Die EDV-gestützte Bibliotheksverwaltung wurde in der Mathematischen Fachbibliothek relativ spät eingeführt: im Jahr 2000. Dem voraus gegangen war eine längere Suche nach der geeigneten Bibliothekssoftware und dann der Entschluss, sich an das von der Universitätsbibliothek gewählte Bibliothekssystem "ALEPH 500" anzuschließen. Die Mathematische Fachbibliothek übernahm die Pilotfunktion bei der ALEPH-Einführung für die selbständigen Bibliotheken an der TU. Gleichzeitig wurden Überlegungen angestellt, wie man mit der Retrokatalogisierung, also der Überführung des Zettelkatalogs in den Online-Katalog, umgeht. Auch hier entschied man sich gegen einen Alleingang und schloss sich dem Vorhaben der Universitätsbibliothek an. Der Mathematischen Fachbibliothek kam dabei zu Gute, dass bis auf wenige Ausnahmen ihr Gesamtbestand  in den vergangenen Jahren an den zuständigen Institutskatalog gemeldet worden war, so dass sämtliche Daten, wenn auch z.T. in verstümmelter Form, zur Verfügung standen.

Mit Einführung des elektronischen, integrierten Bibliothekssystems strebte die Mathematische Fachbibliothek die physische Integration der zahlreichen Handbibliotheken aus den Arbeitsgruppen an, die bereits einen beträchtlichen Umfang angenommen hatten und nicht ausreichend ordentlich verwaltet werden konnten. Von damals 13 Handbibliotheken gibt es heute nur noch zwei am Institut.

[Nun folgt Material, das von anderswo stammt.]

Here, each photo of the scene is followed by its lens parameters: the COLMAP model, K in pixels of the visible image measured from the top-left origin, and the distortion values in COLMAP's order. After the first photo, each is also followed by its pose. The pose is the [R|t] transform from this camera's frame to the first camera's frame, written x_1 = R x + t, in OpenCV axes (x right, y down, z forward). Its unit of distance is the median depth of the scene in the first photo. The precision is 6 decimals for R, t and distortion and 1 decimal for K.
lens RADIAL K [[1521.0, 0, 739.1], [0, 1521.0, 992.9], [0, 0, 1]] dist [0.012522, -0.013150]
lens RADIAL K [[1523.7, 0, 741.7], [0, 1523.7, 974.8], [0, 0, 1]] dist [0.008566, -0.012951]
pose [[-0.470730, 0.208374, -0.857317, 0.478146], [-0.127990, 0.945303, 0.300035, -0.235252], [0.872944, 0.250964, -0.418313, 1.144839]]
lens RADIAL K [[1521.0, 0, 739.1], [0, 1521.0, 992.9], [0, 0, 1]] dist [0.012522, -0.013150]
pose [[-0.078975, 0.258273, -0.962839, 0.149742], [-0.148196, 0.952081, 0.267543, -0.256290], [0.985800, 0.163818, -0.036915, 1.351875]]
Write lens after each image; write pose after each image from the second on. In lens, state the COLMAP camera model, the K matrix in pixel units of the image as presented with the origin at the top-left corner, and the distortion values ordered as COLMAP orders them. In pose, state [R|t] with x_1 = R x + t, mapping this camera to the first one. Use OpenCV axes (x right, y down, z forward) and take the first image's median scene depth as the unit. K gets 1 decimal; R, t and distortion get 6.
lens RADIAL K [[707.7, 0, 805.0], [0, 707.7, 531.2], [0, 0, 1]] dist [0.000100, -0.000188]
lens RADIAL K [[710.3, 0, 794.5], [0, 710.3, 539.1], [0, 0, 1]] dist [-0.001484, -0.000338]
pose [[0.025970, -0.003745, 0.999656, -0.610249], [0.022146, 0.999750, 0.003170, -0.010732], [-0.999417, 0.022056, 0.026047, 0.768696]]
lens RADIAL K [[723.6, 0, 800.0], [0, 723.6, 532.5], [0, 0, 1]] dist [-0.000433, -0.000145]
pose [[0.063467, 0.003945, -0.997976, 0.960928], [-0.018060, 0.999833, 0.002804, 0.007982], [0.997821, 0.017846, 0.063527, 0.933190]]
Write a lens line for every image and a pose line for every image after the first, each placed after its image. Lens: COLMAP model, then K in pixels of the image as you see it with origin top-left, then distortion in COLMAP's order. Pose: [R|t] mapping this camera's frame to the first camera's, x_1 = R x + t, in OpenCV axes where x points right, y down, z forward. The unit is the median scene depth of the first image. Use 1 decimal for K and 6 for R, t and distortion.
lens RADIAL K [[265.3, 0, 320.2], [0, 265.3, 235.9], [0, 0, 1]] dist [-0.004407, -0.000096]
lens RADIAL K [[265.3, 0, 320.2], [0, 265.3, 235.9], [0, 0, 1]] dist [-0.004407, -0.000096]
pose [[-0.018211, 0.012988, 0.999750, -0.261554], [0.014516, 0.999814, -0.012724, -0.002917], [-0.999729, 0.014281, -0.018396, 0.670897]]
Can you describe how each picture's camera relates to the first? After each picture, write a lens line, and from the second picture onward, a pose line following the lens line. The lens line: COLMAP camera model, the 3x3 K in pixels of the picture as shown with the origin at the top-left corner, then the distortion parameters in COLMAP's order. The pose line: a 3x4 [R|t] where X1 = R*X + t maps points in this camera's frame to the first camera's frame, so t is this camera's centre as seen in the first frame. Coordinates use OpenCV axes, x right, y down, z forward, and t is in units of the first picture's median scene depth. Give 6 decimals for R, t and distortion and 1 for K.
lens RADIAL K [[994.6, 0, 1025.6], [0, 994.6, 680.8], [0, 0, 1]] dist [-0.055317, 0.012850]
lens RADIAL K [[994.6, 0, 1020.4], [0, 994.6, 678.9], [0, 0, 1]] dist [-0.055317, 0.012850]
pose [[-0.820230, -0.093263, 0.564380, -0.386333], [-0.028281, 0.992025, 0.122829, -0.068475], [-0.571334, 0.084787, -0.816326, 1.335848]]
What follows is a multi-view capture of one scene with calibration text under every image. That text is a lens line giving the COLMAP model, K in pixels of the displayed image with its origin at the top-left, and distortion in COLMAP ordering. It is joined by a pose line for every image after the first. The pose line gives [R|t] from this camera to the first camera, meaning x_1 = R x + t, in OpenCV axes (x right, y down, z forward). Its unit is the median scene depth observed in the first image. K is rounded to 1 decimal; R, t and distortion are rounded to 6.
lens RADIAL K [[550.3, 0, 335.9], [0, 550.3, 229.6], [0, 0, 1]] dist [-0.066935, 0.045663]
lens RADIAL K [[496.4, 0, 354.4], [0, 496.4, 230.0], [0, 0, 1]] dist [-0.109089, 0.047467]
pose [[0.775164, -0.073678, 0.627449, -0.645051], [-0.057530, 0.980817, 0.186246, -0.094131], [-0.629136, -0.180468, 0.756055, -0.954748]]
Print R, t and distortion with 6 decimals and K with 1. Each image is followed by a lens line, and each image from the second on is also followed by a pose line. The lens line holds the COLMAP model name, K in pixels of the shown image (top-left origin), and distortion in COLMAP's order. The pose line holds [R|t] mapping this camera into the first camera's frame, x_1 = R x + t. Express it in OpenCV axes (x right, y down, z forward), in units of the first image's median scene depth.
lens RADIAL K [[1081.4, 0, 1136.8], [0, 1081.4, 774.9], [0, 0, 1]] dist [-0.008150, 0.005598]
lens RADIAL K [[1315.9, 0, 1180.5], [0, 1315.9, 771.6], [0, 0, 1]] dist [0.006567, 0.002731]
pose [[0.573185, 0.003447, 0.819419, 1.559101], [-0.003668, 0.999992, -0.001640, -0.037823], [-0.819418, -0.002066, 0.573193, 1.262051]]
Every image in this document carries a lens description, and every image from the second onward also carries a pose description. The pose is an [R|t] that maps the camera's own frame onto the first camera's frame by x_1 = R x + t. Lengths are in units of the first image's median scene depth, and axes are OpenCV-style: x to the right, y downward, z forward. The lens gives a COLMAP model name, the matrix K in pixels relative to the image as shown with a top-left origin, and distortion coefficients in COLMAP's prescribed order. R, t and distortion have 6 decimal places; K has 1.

Seit 2011 bietet die Mathematische Fachbibliothek immer zum Semesteranfang einen Empfang mit kulturellem Programm an. Außerdem wird seit 2015 jährlich die Lange Nacht des Lernens in den Räumlichkeiten der mathematischen Fachbibliothek veranstaltet.

2016 -

Ende des Jahres 2016 wurde das cloudbasierte Bibliothekssystem Alma als Nachfolger von Aleph im Bibliothekssystem der TU eingeführt und die Mathematische Fachbibliothek unterstützte die Migration für die selbstständigen Bibliotheken der TU.

Der derzeitige Bestand an gedruckten Medien (Monographien, Zeitschriften) beläuft sich auf ca. 70.000 Bände (Stand 2017). Doch auch die Verbreitung von elektronischen Medien spiegelt sich im Bestand der MFB wieder. Neben den vielen elektronisch verfügbaren Zeitschriftenabonnements werden die beiden bibliographischen Datenbanken "Zentralblatt MATH" und "MathSciNet" sowie E-Books der Society for Industrial and Applied Mathematics (SIAM) für den IP-Bereich der TU Berlin lizenziert.

Zukunft

Mittlerweile sind die Bücherregale sehr voll und weitere Lagerflächen im Keller des Gebäudes wurden bezogen. Nicht nur die Zahl der Medien, sondern auch die Besucherzahlen steigen stetig, obwohl viele Lehr- und Fachbücher mittlerweile auch digital als E-Books verfügbar sind. Die Bibliothek ist als Lernort attraktiver denn je, weil es kaum andere, nichtkommerzielle Orte in der Stadt gibt, an denen Ruhe und Konzentration und dazu die benötigte Literatur zu nutzerfreundlichen Öffnungszeiten angeboten werden.

Für das nun über 35 Jahre alte Mathematikgebäude der TU Berlin wird derzeit ein Ersatzneubau nicht weit entfernt geplant und gebaut. Im Neubau Mathematik an der Fasanenstraße Ecke Müller-Breslau-Straße wird neben den Bürobereichen für die Mitglieder des Instituts für Mathematik, großen Hörsälen und zentralen Lehrbereichen mit studentischen Arbeitsplätzen und einer Cafeteria auch die Fachbibliothek untergebracht. Ein neuer mathematischer Ort entsteht. Voraussichtlich Ende des Jahres 2022 werden die Mathematiker*innen zusammen mit „ihrer“ Bibliothek dorthin umziehen.